Para o diretor, esse esforço é um exercício de enfrentamento num momento em que grupos conservadores possuem suas próprias produtoras para produzir verdades audiovisuais paralelas a respeito do regime, com uma linguagem que ele resume como "pop, muito acessível e bombardeada com propagandas nos meios eletrônicos". Um dos mitos dessas produções é que a ditadura foi um mal necessário diante da ameaça comunista — que nenhum historiador minimamente sério no país diz ter existido.

"Uma vez me assustei quando vi o pai de um amigo do meu filho me indicar uma dessas produções. Ali eu vi que o negócio estava chegando às pessoas."

Di Giacomo conta ter assistido diversos filmes sobre a ditadura antes de fazer "mais um". Ao fim do processo, notou que "Memória Sufocada" era um registro de como foi viver em um Brasil governado por um apoiador do regime, fã de torturador e que tinha como livro de cabeceira as memórias de Brilhante Ustra, a quem dedicou seu voto durante o processo de impeachment de Dilma Rousseff (PT).

"Quando vejo o filme, fico meio deprimido. Em cada dia da edição acontecia alguma coisa ruim no governo. E então a gente corria em busca de uma nova peça do quebra-cabeças. Quando conseguia alguma imagem de arquivo, ficava contente e impactado, ao mesmo tempo. É bem pesado ver em cena um torturador dissimulado, como o Ustra. E saber que o pensamento evoluiu tão pouco no Brasil. Mas foi assim que tentamos fazer um paralelo entre passado e presente."

Esse paralelo, segundo o diretor, só se tornou possível porque os agentes da tortura e outros crimes nunca foram responsabilizados.

Outro link inevitável entre os dois momentos históricos é a sequência de propagandas, aparentemente ingênuas, produzidas pelos militares no auge do regime. Di Giacomo se preocupou em traduzir o que eram organizações como o IPÊS (Instituto de Pesquisas e Estudos Sociais), braço de grupos conservadores que contavam com financiamento dos EUA para espalhar desinformação e medo na população brasileira nos anos pré-golpe. Eram uma espécie de gabinete do ódio da época.

"Aquilo tem tudo a ver com o discurso do Bolsonaro", diz o diretor. "É essa ideia de que uma tragédia se aproxima, o inimigo está chegando. É mais fácil manipular pessoas assustadas. Ainda hoje, 44% da população brasileira diz ter medo de uma ameaça comunista. O disparo de fake news pelo WhatsApp, bancado por empresários, faz hoje o que o IPÊS fez na época com palestras, panfletagens e marchas com teor conspiratório."

Em uma das propagandas resgatadas pelo documentário, os militares responsabilizam o povo pelo aumento da inflação. A peça ensinava as pessoas a pechinchar na feira.
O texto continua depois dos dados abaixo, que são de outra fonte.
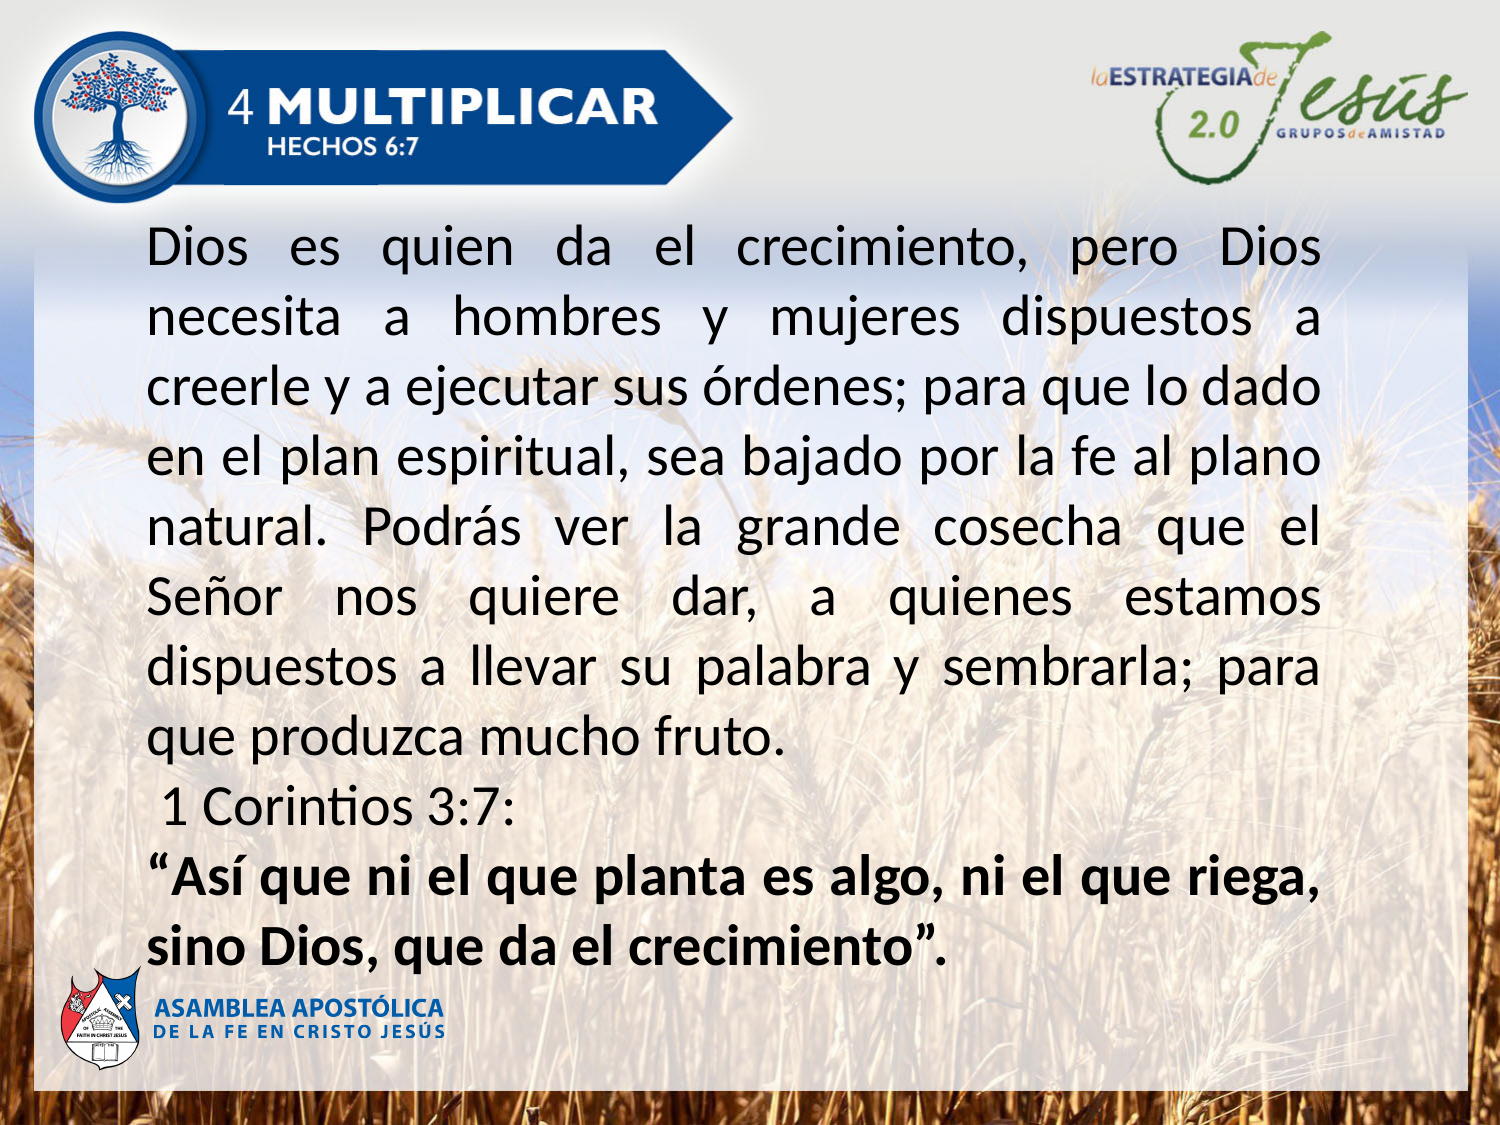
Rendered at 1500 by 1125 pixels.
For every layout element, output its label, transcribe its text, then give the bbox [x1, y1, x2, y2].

picture [0, 0, 1500, 1125]
text_box Dios es quien da el crecimiento, pero Dios necesita a hombres y mujeres dispuestos a creerle y a ejecutar sus órdenes; para que lo dado en el plan espiritual, sea bajado por la fe al plano natural. Podrás ver la grande cosecha que el Señor nos quiere dar, a quienes estamos dispuestos a llevar su palabra y sembrarla; para que produzca mucho fruto. 1 Corintios 3:7: “Así que ni el que planta es algo, ni el que riega, sino Dios, que da el crecimiento”. [131, 200, 1338, 985]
Muitos anos depois, Bolsonaro apelou para o patriotismo de empresários para reduzirem os preços nos supermercados. "Esse é um tema que eu queria ter avançado mais. A economia na ditadura também foi um desastre, com endividamento e inflação descontrolados, além do favorecimento a grandes empreiteiras, que começa nessa época. Se as pessoas não se compadecem diante de todos os outros males, que pelo menos pensem que economicamente a ditadura também foi uma tragédia", diz o cineasta.

Para Di Giacomo, a homenagem aos professores, no fim do filme, é uma forma de dizer quem são os agentes da atualidade que podem enfrentar a desinformação. "É também uma homenagem aos meus pais."